Data based on a physical process have a mathematical model. Define that mathematical model first before attempting to do any curve fitting. Fitting to a polynomial of an order higher than the physical process will result in squiggles.
Not always, by a long way. And even if there is one the computational effort of the real function may well make its use unattractive compared to an approximating one. That is what the calculus of variations and finite elements is all about.

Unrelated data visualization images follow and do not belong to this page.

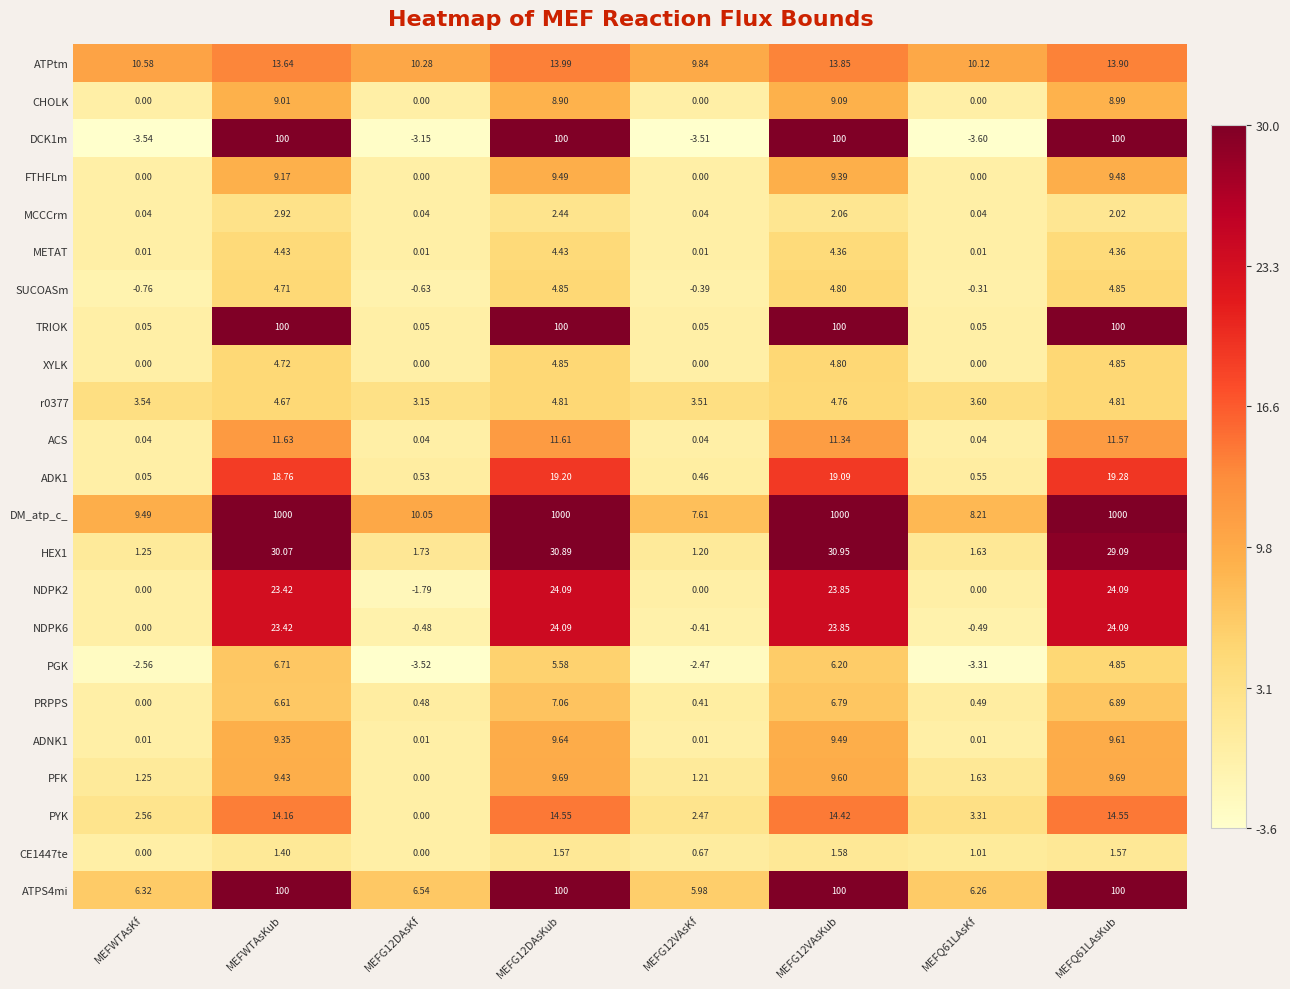

Which series changed the most between MEFWTAsKub and MEFQ61LAsKf?

DM_atp_c_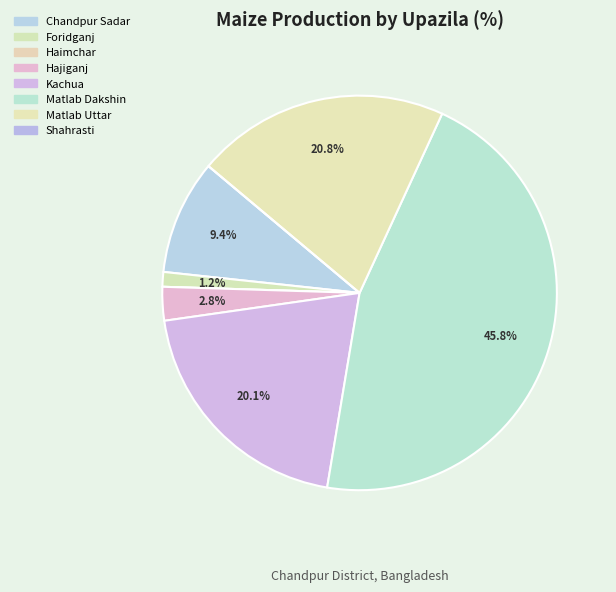

True or false: Hajiganj accounts for 3% of the total.

True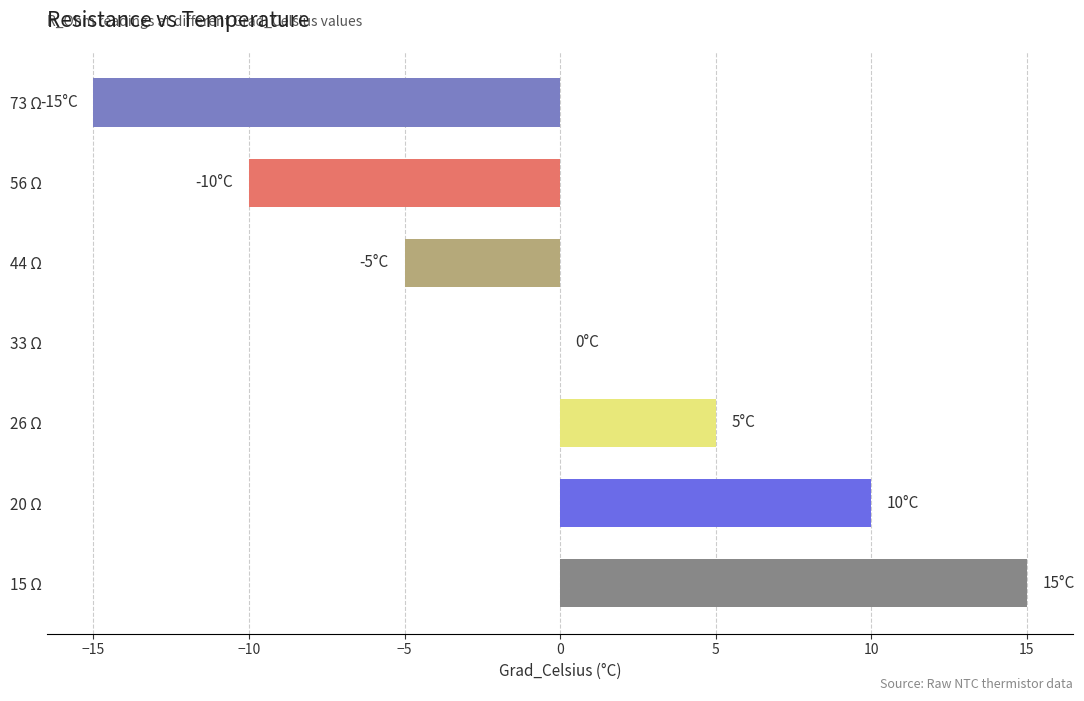

Reading top to bottom, transcribe all the data shown in this chart.

73 Ω=-15	56 Ω=-10	44 Ω=-5	33 Ω=0	26 Ω=5	20 Ω=10	15 Ω=15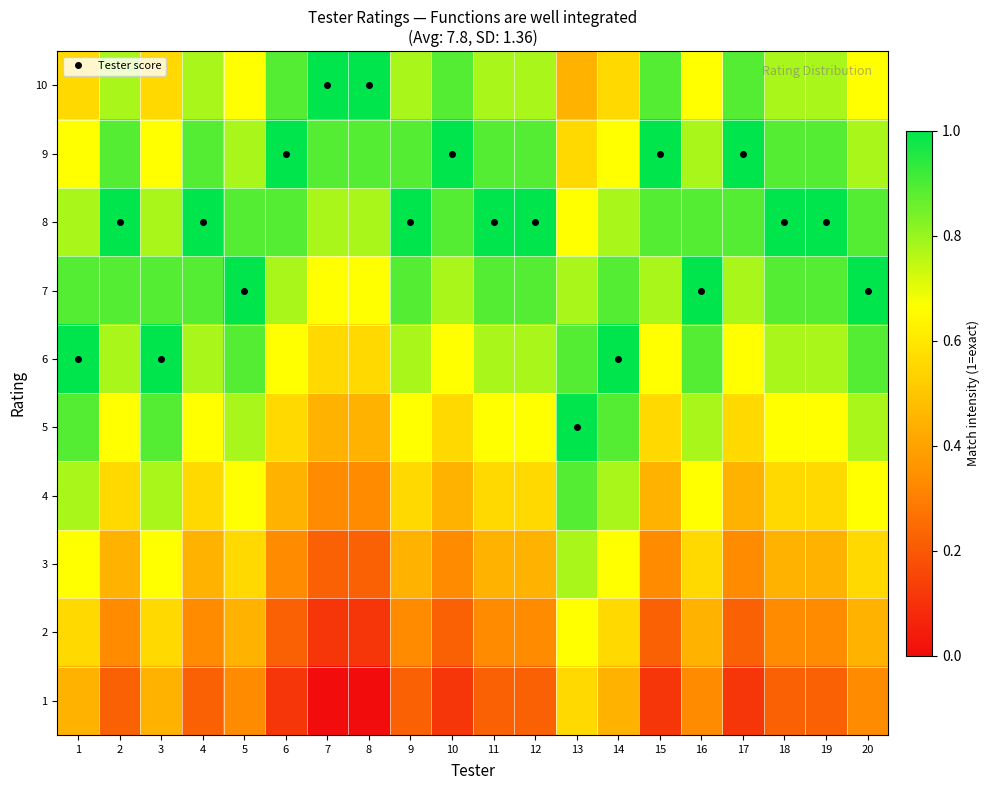

Which has a higher value, 19 or 1?

19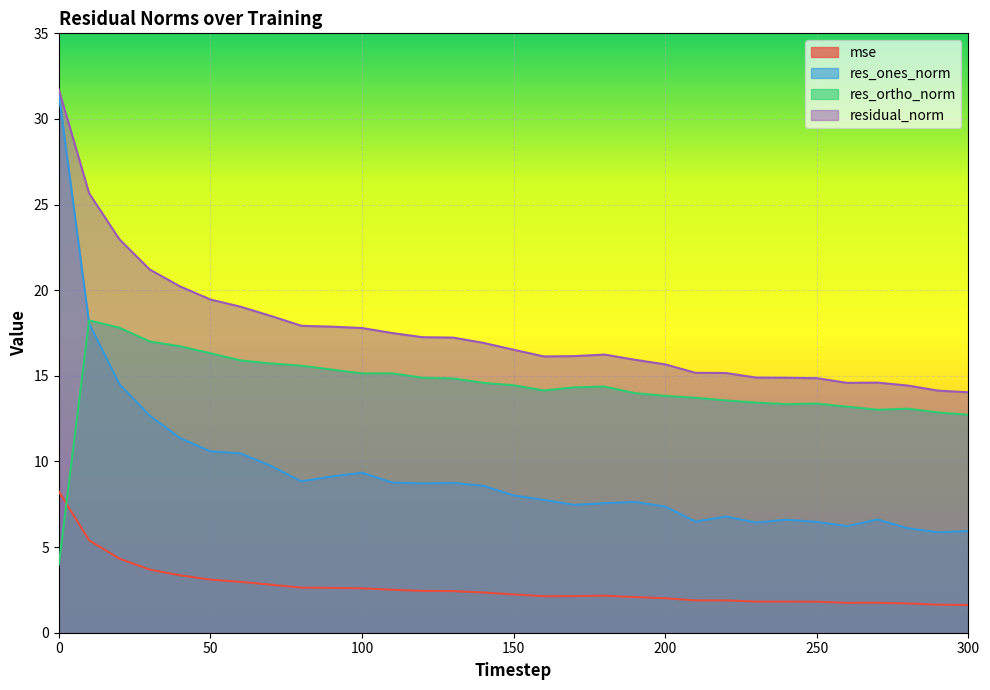

At which category does residual_norm reach its first local peak?

180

If you reverse the X and Y axes, a sigmoid curve: http://en.wikipedia.org/wiki/Sigmoid_function seems to fit the data rather well:
Beautiful! And I'm slightly embarrassed that I haven't heard of such before. But at least I have a direction now. I will need to research the following, but any knowledgeable assistance would be appreciated: From what I see on the Wikipedia page, there are a class of Sigmoidal Functions. How to go about choosing the appropriate one? How to compute coefficients for least R^2? Can the function be transposed?
The theory predicts the leading edge curve and asymptote, the "linear" middle and the trailing edge curve and *supposed* asymptote. If I already knew the whole equation that models the curve (from a physical phenomena standpoint), I wouldn't need to ask the question! I'd just apply it. I am actually trying to derive the model that mathematically explains the phenomenon.
Since you asked: Assume Y is the vertical axis of the first series, and Y' is the vertical axis of the 2nd series, then: Y' = log2(2^Y + 300) I derived the transformation empirically, based on the data, that allowed the best overall polynomial fit. I assume it works because it "linearizes" the leading curve and eliminates the asymptote. It is also easy to reverse transform. Aside from that explanation, I have no other reason for using the transform.
No. There is a huge difference between a mathematical model of the process and a mathematical model of the data.
One of the Sigmoidal Functions is also called a four parameter fit. http://www.miraibio.com/blog/2010/08/the-4-parameter-logistic-4pl-nonlinear-regression-model/
In a private message, The Electrician recommended the software TableCurve 2D available at: http://www.sigmaplot.com/products/tablecurve2d/tablecurve2d.php I downloaded and tried the "trial" version (actually, full blown version limited for 30 days). In about 2 seconds, the software fitted 3,547 different equations for the Series 2 curve, and ranked them vs. R^2. 51 of the equations had R^2 of 0.999999 or better, and it visually graphs the response of the equation vs. the data. Interestingly, though not necessarily surprising, the Series 1 fitted curves did not match the data as well as Series 2. Very nice. While I typically don't purchase Windows software, I may make an exception in this case. Thank you, The Electrician.
A trick you should always keep in mind is to reverse X and Y and try fitting again--TableCurve will do the reversal with a single click. That's what I did with your series 1 data. Sometimes you can solve the equation for the reversed X and Y axes in closed form. That actually works for the sigmoid TableCurve found.
For those who care, TableCurve 2D gave me this equation for Series 2 as a good fit (R^2 = .99999816): Y=(A+Cx+Ex^2+Gx^3)/(1+Bx+Dx^2+Fx^3) where: A=7.4250189 B=0.45593574 C=11.159249 D=-2.4873822 E=-26.356847 F=1.0763004 G=8.5671721 While this particular equation (and its constants) does not give me insight into the workings of the phenomena, it does give a great fit without the wiggles. And, it was just a five minute job to plug the formula into my PIC application (in .asm!). The end results are phenomenal. Thanks for your help, The Electrician!